The limited address space is the real problem and the shortage has been leading networking issues for years. IPv6's extra space, the minimum subnet of /64 and the large rfc1918 eqivalent space will make things lots easier.
How often has somebody allocated a /30 for a routing/firewall segment that then needed HA some years later (2 real addresses and a floating). The /30 is then wasted because its to small to be useful without making a mess of routing.
In around two years it will be impossible to get portable address space allocated. If I have the next big killer application I'll be tied to whatever single ISP wants to rent some address space to me. If they have routing problems I won't be able to fail my routes over to somebody else.

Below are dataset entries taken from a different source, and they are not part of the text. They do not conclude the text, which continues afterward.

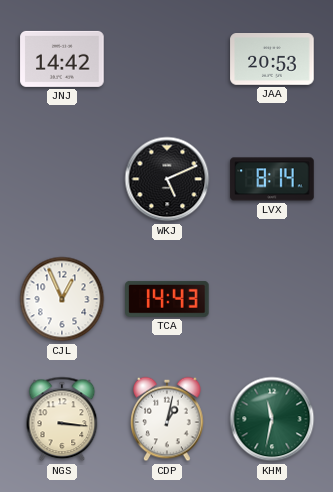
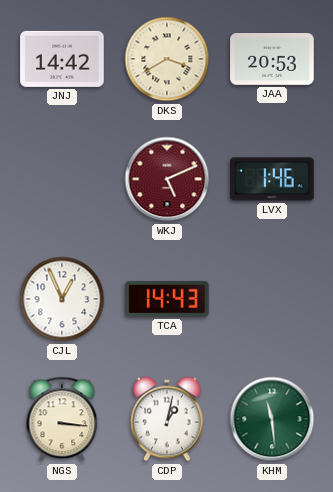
DKS: none -> 3:40
WKJ dial: black -> burgundy
LVX: 8:14 -> 1:46
KHM: 11:32 -> 11:29
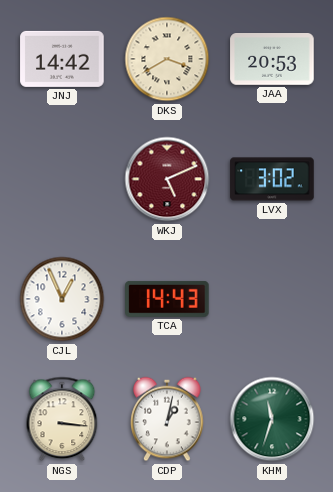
LVX: 1:46 -> 3:02
KHM: 11:29 -> 11:33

I've seen a client fill a B class network. They built their addressing scheme many years ago when Bs were still given out and in the years since grew in ways they hadn't predicted. Of course some of their server farms turned out much bigger, some of their locations turned out smaller than planned wasting space. Basically they ended up with a mess that was difficult to clean up. IPv6 won't get to that sort of fragmentation since /64s will always be useful.
I've seen many situations where large organisations use 10/8 for their internal networks. They then merge, split or go partnership with somebody that requires private links between the organisations. I've seen situation where application servers that needed to talk to each other were on the same 10.x.y.z and the NAT nightmare between them sucked. Every device had a different address depending on who you talked to.
People talk about IBM should give back their A. Without that A there would be a NAT nightmare between everybody that IBM connects to for their management services. Imagine how many 10/8 networks IBMs NOC talks to and imagine what it would be like if they were also 10/8.
I can imagine all the big companies moving to public v6 address space for their private networks but never advertising it to the Internet. The outbound traffic will be NATed/proxied at the gateway. This will make the corporate merge/split/peer cycle easier to deal with.